Я вздохнула при мысли о том, как, должно быть, просто видится жизнь таким людям, как Гейл и Кеннет. Каждый день — праздник.

— Думаю, нам пора оставить Джеки с подругами, — сказал Кеннет, обращаясь к жене. — Им надо пообщаться.

— Совершенно верно, — подхватила Гейл. — Тем более что через десять минут меня ждет маникюрша. Мы уходим, Кеннет.

Он кивнул, и они вышли. Мы с Пэт тут же начали подробно расспрашивать Джеки о самочувствии.

— Температуры нет, живот не болит, все в порядке. Только небольшая слабость в коленках, — призналась Джеки.
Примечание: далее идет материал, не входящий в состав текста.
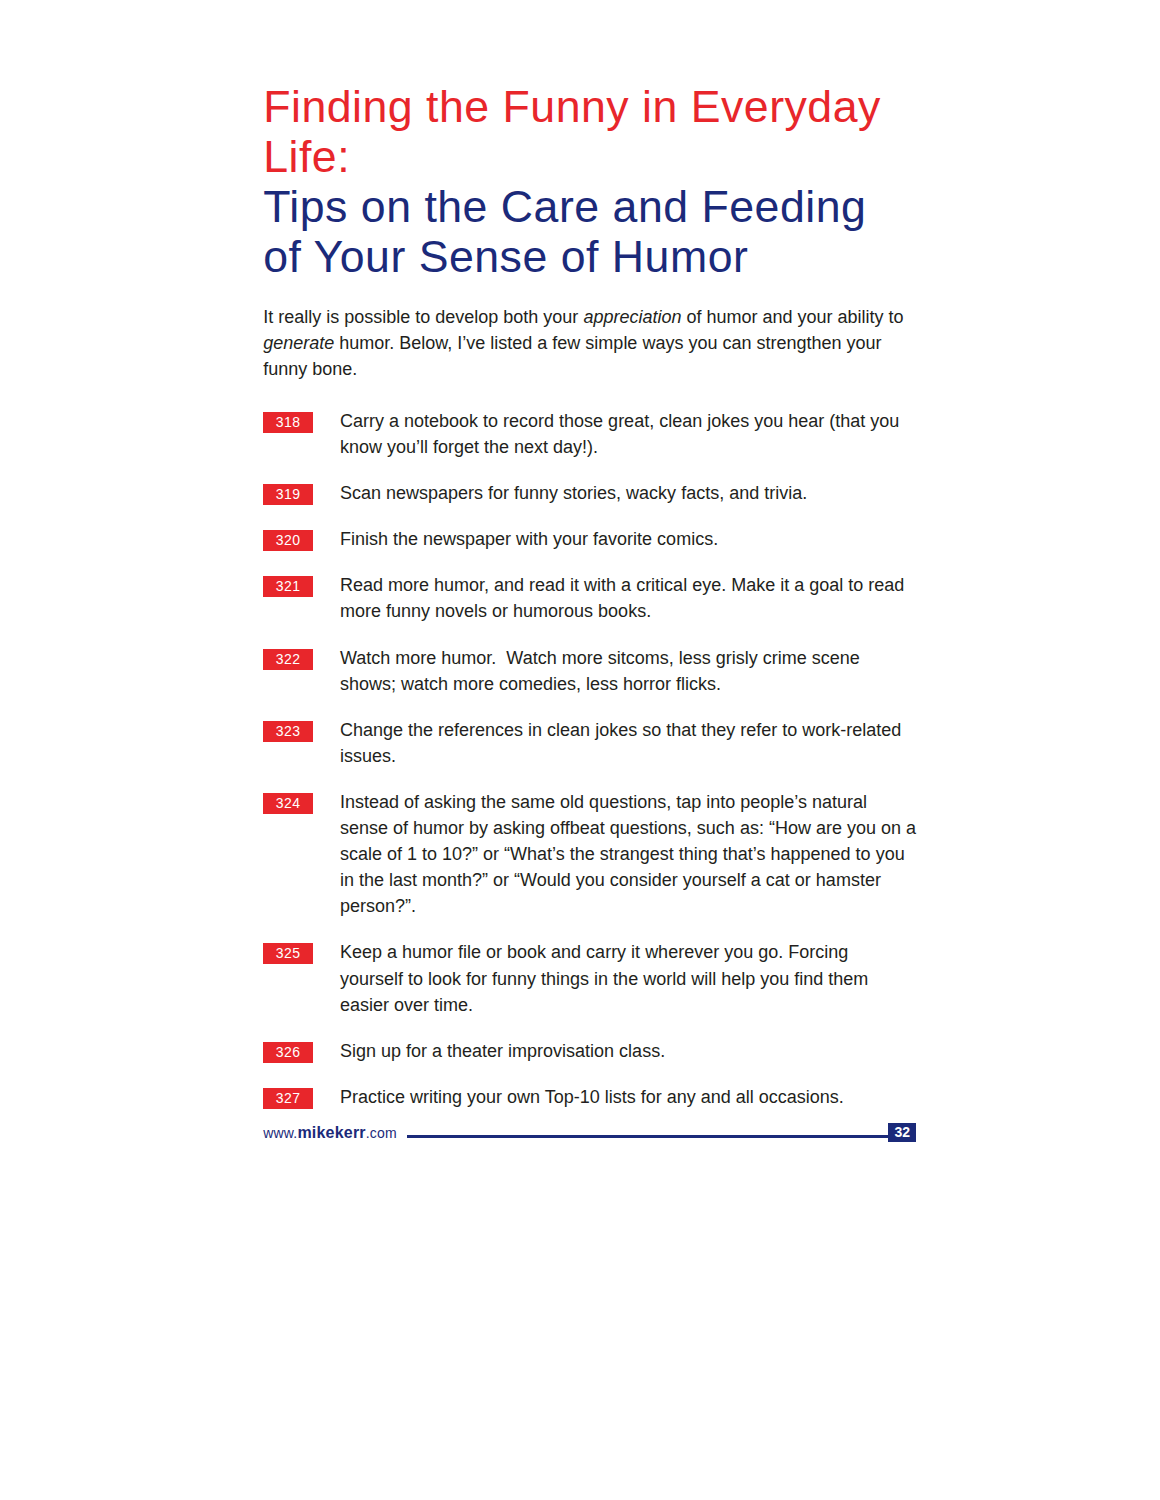Finding the Funny in Everyday Life: Tips on the Care and Feeding of Your Sense of Humor
It really is possible to develop both your appreciation of humor and your ability to generate humor. Below, I’ve listed a few simple ways you can strengthen your funny bone.
318 Carry a notebook to record those great, clean jokes you hear (that you know you’ll forget the next day!).
319 Scan newspapers for funny stories, wacky facts, and trivia.
320 Finish the newspaper with your favorite comics.
321 Read more humor, and read it with a critical eye. Make it a goal to read more funny novels or humorous books.
322 Watch more humor. Watch more sitcoms, less grisly crime scene shows; watch more comedies, less horror flicks.
323 Change the references in clean jokes so that they refer to work-related issues.
324 Instead of asking the same old questions, tap into people’s natural sense of humor by asking offbeat questions, such as: “How are you on a scale of 1 to 10?” or “What’s the strangest thing that’s happened to you in the last month?” or “Would you consider yourself a cat or hamster person?”.
325 Keep a humor file or book and carry it wherever you go. Forcing yourself to look for funny things in the world will help you find them easier over time.
326 Sign up for a theater improvisation class.
327 Practice writing your own Top-10 lists for any and all occasions.
www.mikekerr.com
32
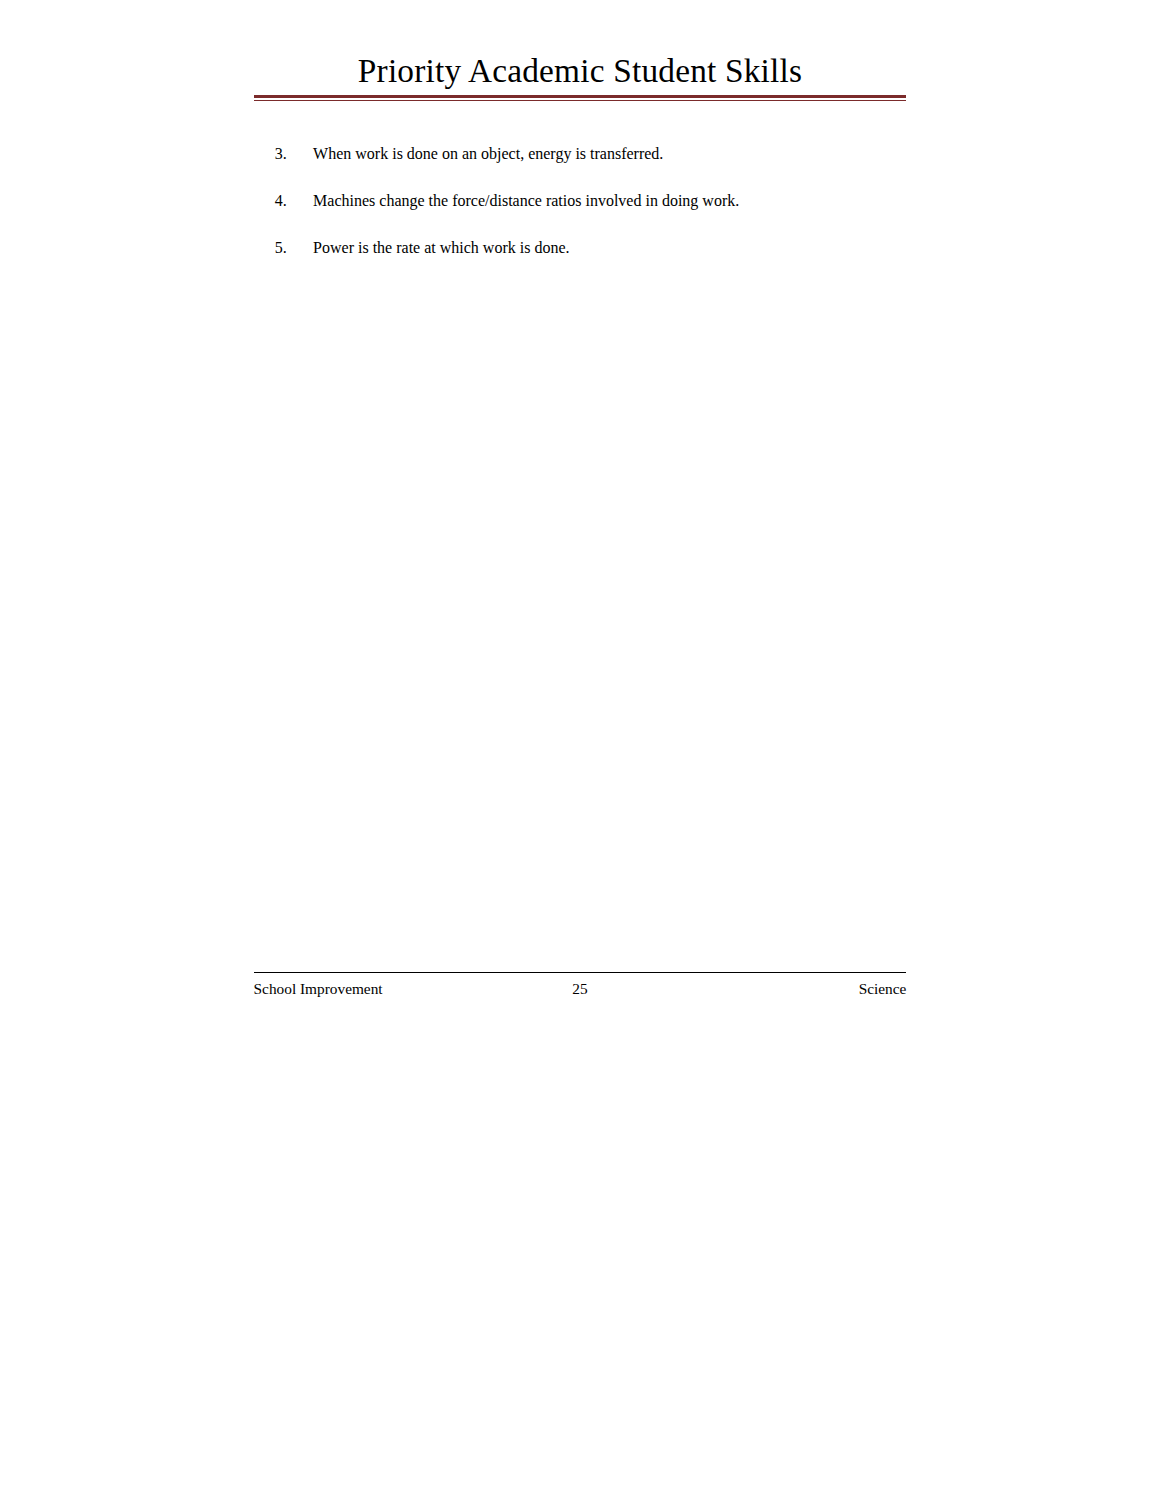Priority Academic Student Skills
3. When work is done on an object, energy is transferred.
4. Machines change the force/distance ratios involved in doing work.
5. Power is the rate at which work is done.
School Improvement
25
Science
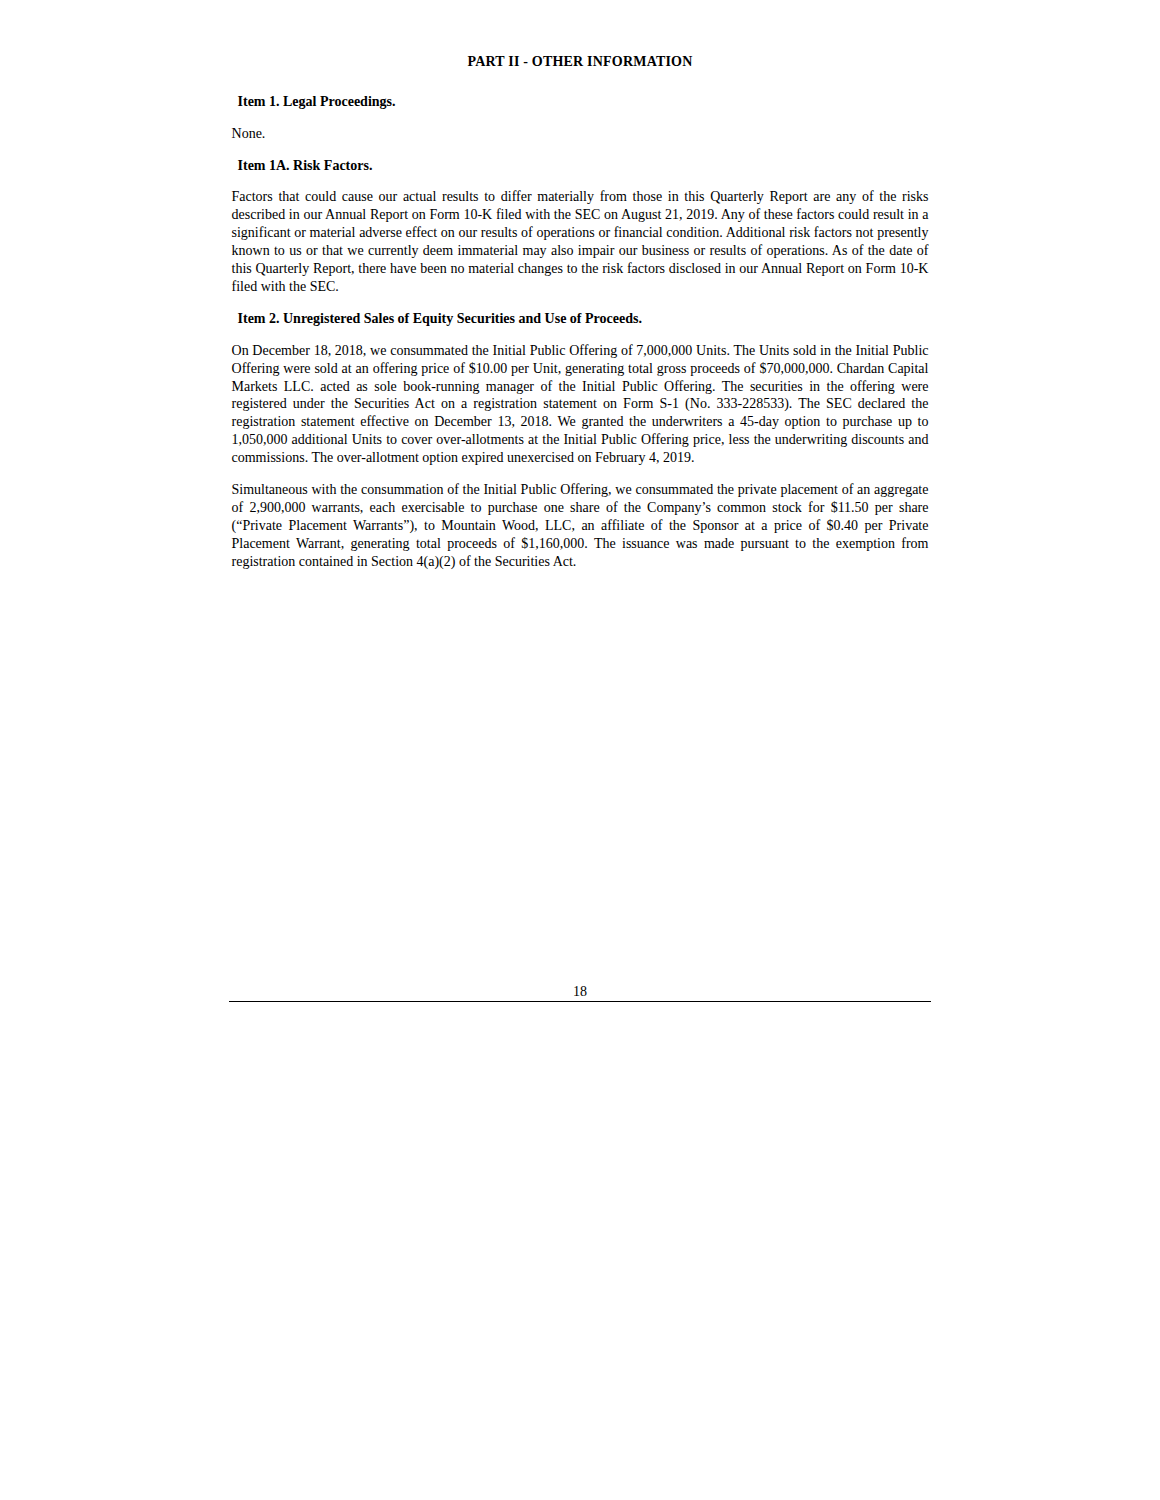PART II - OTHER INFORMATION
Item 1. Legal Proceedings.
None.
Item 1A. Risk Factors.
Factors that could cause our actual results to differ materially from those in this Quarterly Report are any of the risks described in our Annual Report on Form 10-K filed with the SEC on August 21, 2019. Any of these factors could result in a significant or material adverse effect on our results of operations or financial condition. Additional risk factors not presently known to us or that we currently deem immaterial may also impair our business or results of operations. As of the date of this Quarterly Report, there have been no material changes to the risk factors disclosed in our Annual Report on Form 10-K filed with the SEC.
Item 2. Unregistered Sales of Equity Securities and Use of Proceeds.
On December 18, 2018, we consummated the Initial Public Offering of 7,000,000 Units. The Units sold in the Initial Public Offering were sold at an offering price of $10.00 per Unit, generating total gross proceeds of $70,000,000. Chardan Capital Markets LLC. acted as sole book-running manager of the Initial Public Offering. The securities in the offering were registered under the Securities Act on a registration statement on Form S-1 (No. 333-228533). The SEC declared the registration statement effective on December 13, 2018. We granted the underwriters a 45-day option to purchase up to 1,050,000 additional Units to cover over-allotments at the Initial Public Offering price, less the underwriting discounts and commissions. The over-allotment option expired unexercised on February 4, 2019.
Simultaneous with the consummation of the Initial Public Offering, we consummated the private placement of an aggregate of 2,900,000 warrants, each exercisable to purchase one share of the Company’s common stock for $11.50 per share (“Private Placement Warrants”), to Mountain Wood, LLC, an affiliate of the Sponsor at a price of $0.40 per Private Placement Warrant, generating total proceeds of $1,160,000. The issuance was made pursuant to the exemption from registration contained in Section 4(a)(2) of the Securities Act.
18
— А где доктор Йоханссон? — спросила Пэт, чья разбитая нога уже болела гораздо меньше, чем вчера. Она резво ковыляла по комнате, опираясь на тросточку. Что касается ссадин на лице и руках, выглядели они еще страшновато, но, судя по всему, не беспокоили. — Разве он не должен прийти тебя выписывать?

— Он уже меня выписал, — ответила Джеки. — И по правде говоря, я, кажется, буду немного скучать об этом постельном режиме. Он сказал, что если я пролежу остаток дня в каюте, завтра мне уже можно будет гулять по кораблю, а послезавтра, когда у нас будет остановка в Нассау, можно будет сойти на берег. Он пригласил меня на ленч в Нассау, если все будет хорошо. Суббота у него выходной.

— Джеки, похоже, тебя это волнует, — заметила я, довольная тем, что не весь отдых моей подруги пойдет насмарку.